Items from a dataset:

::::::::

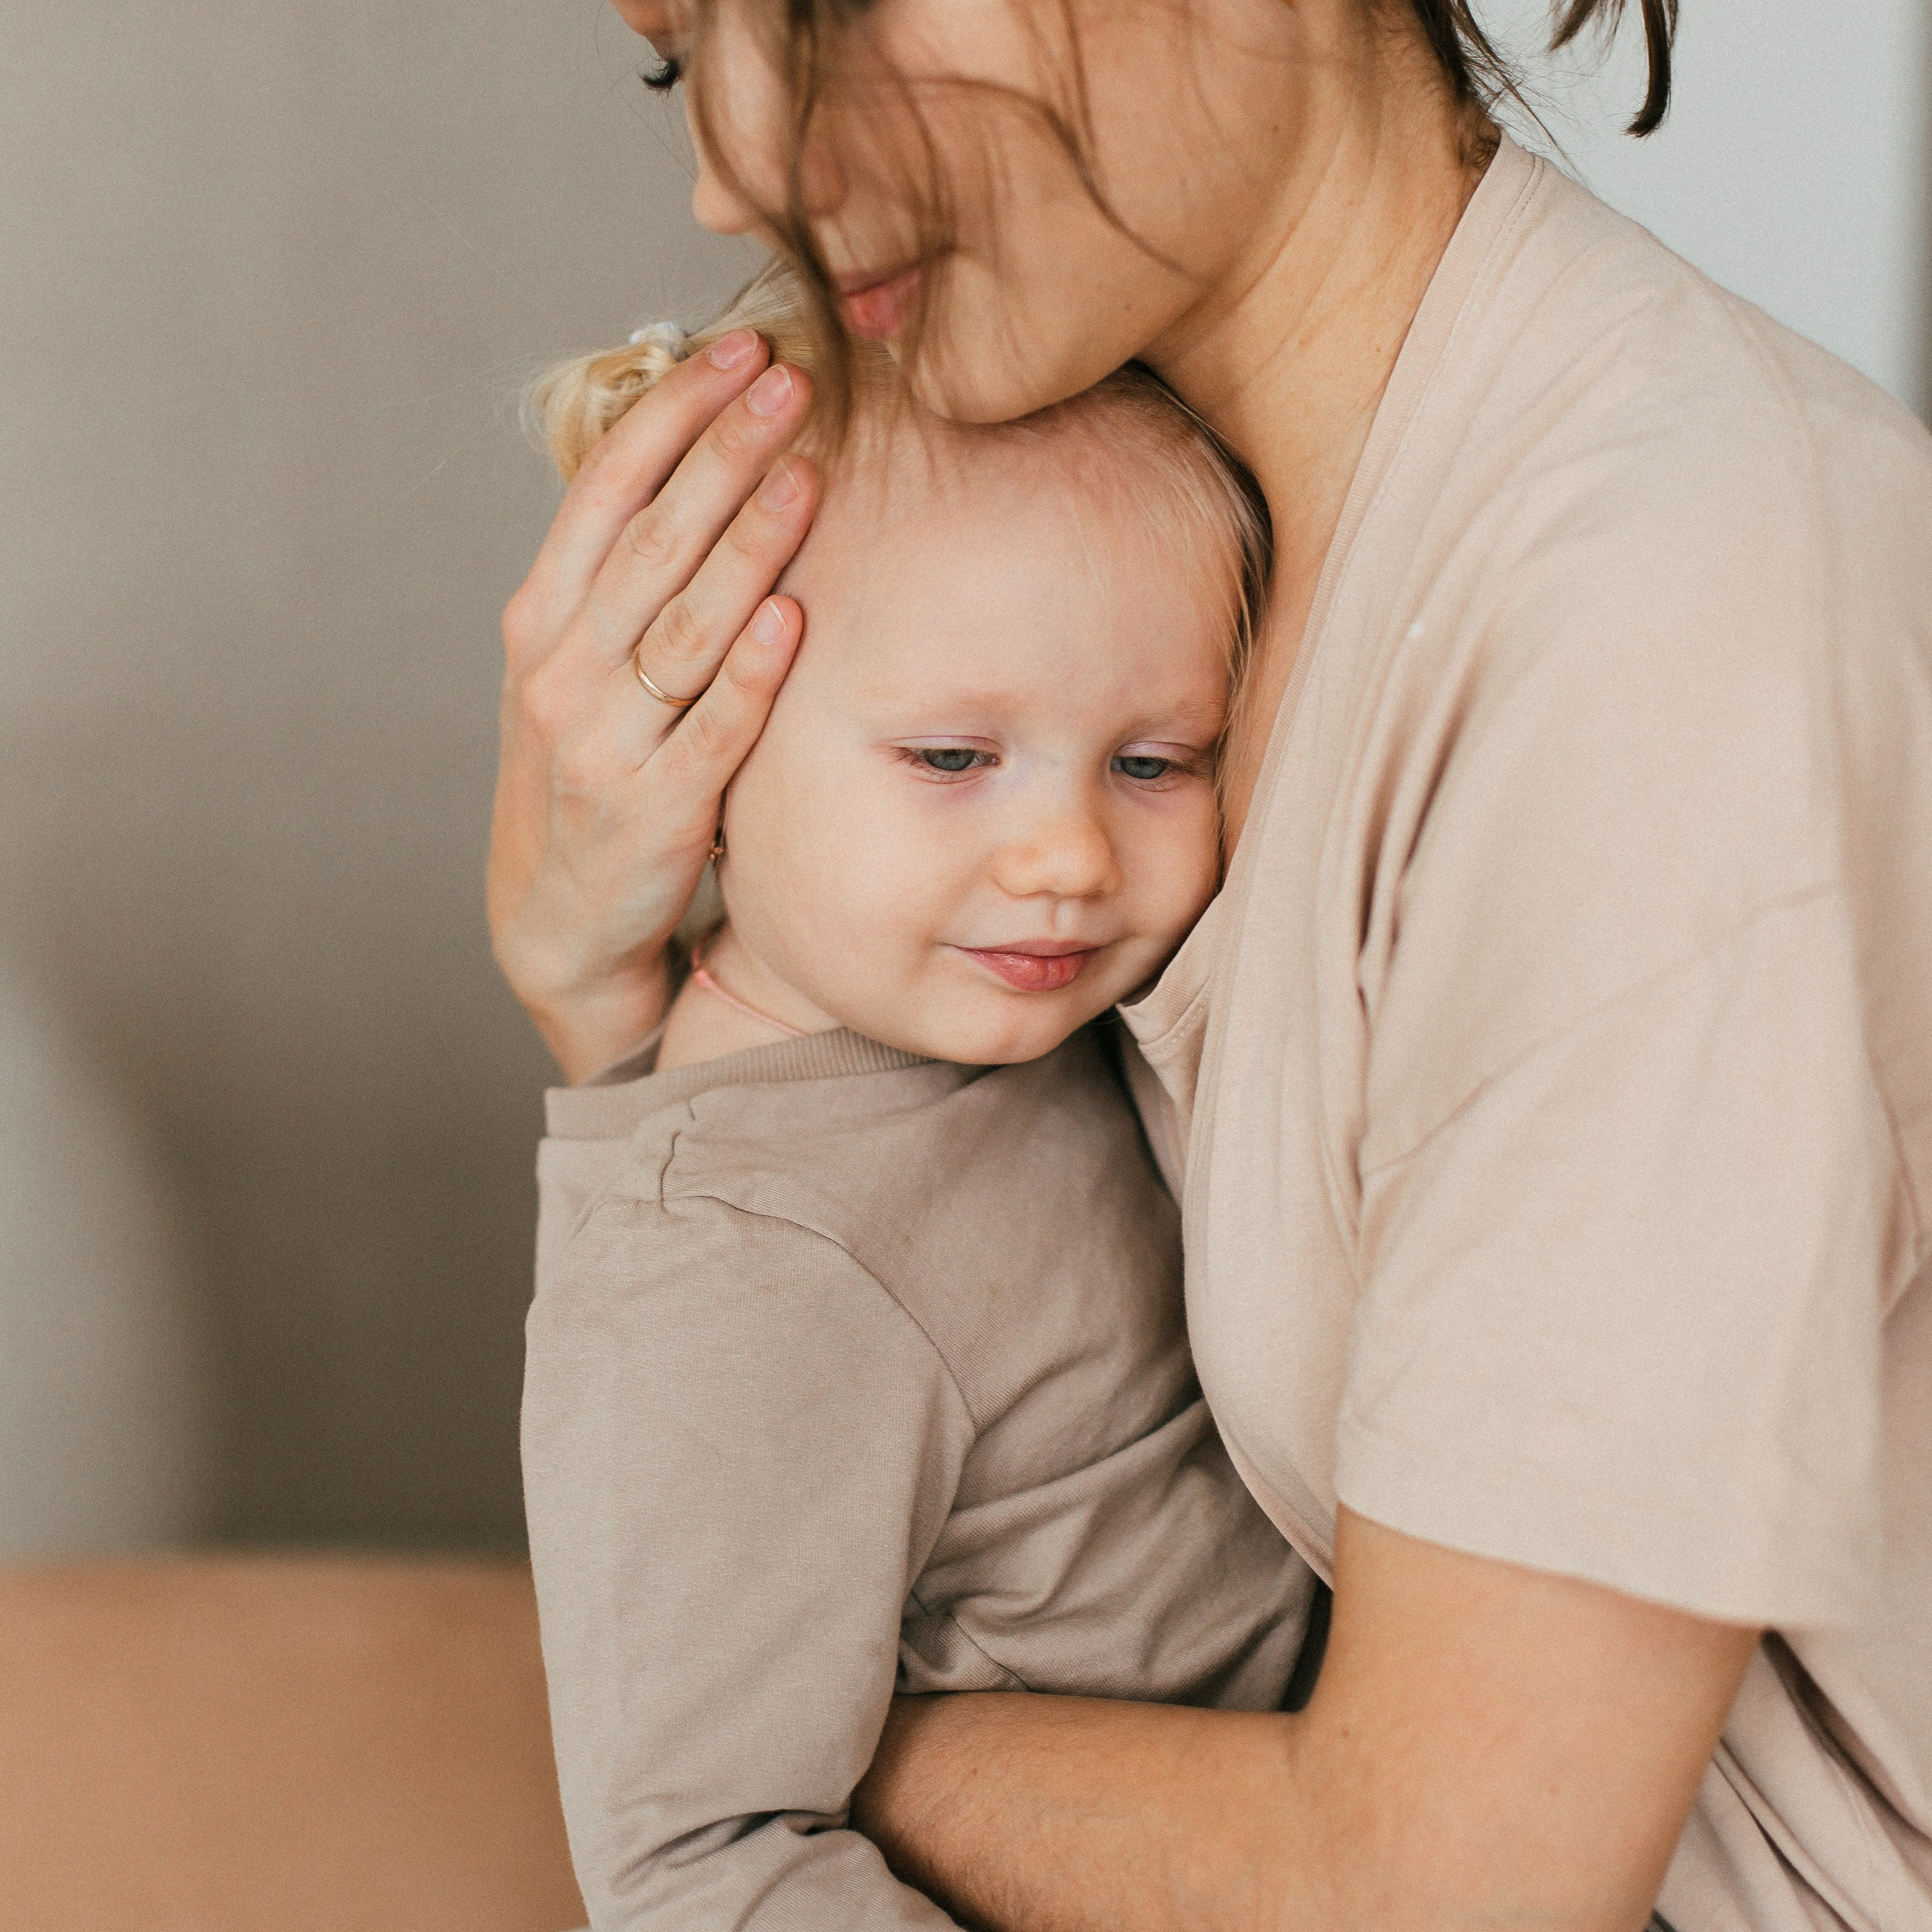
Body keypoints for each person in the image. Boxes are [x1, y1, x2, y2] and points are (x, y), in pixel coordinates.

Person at [487, 2, 1932, 1927]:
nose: (730, 164)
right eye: (678, 57)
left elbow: (1441, 1885)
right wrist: (613, 997)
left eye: (796, 6)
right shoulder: (1159, 545)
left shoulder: (1655, 626)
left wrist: (781, 1751)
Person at [520, 269, 1310, 1930]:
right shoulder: (729, 1267)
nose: (1068, 857)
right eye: (952, 758)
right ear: (702, 748)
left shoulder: (1019, 1014)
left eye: (1153, 759)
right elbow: (694, 1862)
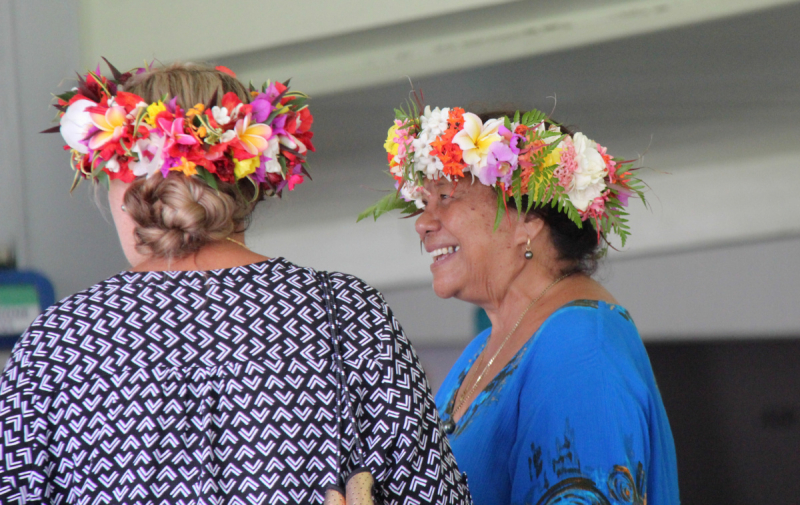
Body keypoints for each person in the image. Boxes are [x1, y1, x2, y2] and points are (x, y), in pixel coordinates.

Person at [0, 63, 471, 505]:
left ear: (128, 184)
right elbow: (433, 494)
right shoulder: (345, 311)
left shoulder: (61, 340)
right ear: (250, 178)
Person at [361, 103, 679, 504]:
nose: (423, 222)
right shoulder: (482, 350)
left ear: (528, 219)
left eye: (445, 196)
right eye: (424, 203)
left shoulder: (580, 345)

::::::::

What is needed:
Your copy should hold each line above exactly and no pictures at all.

Finished task:
Body keypoints for each person in the image. Boxes are [x1, y1, x2, y2] and points are (x, y), in pixel coordinates.

Person at [487, 2, 1932, 1927]:
nose: (730, 164)
right eye: (678, 57)
left elbow: (1441, 1885)
right wrist: (613, 997)
left eye: (796, 6)
right shoulder: (1159, 545)
left shoulder: (1655, 626)
left wrist: (781, 1751)
Person at [520, 269, 1310, 1930]:
right shoulder: (729, 1267)
nose: (1068, 857)
right eye: (952, 758)
right ear: (702, 748)
left shoulder: (1019, 1014)
left eye: (1153, 759)
right elbow: (694, 1862)
Body keypoints for each person in the image. Boxes are [x1, y1, x2, y2] and points are (x, y), in pixel coordinates.

Person at [0, 63, 471, 505]:
left ear: (128, 184)
right elbow: (433, 494)
right shoulder: (345, 311)
left shoulder: (61, 340)
right ear: (250, 178)
Person at [361, 103, 679, 504]:
nose: (423, 222)
right shoulder: (482, 350)
left ear: (528, 219)
left eye: (445, 196)
right eye: (424, 203)
left shoulder: (580, 345)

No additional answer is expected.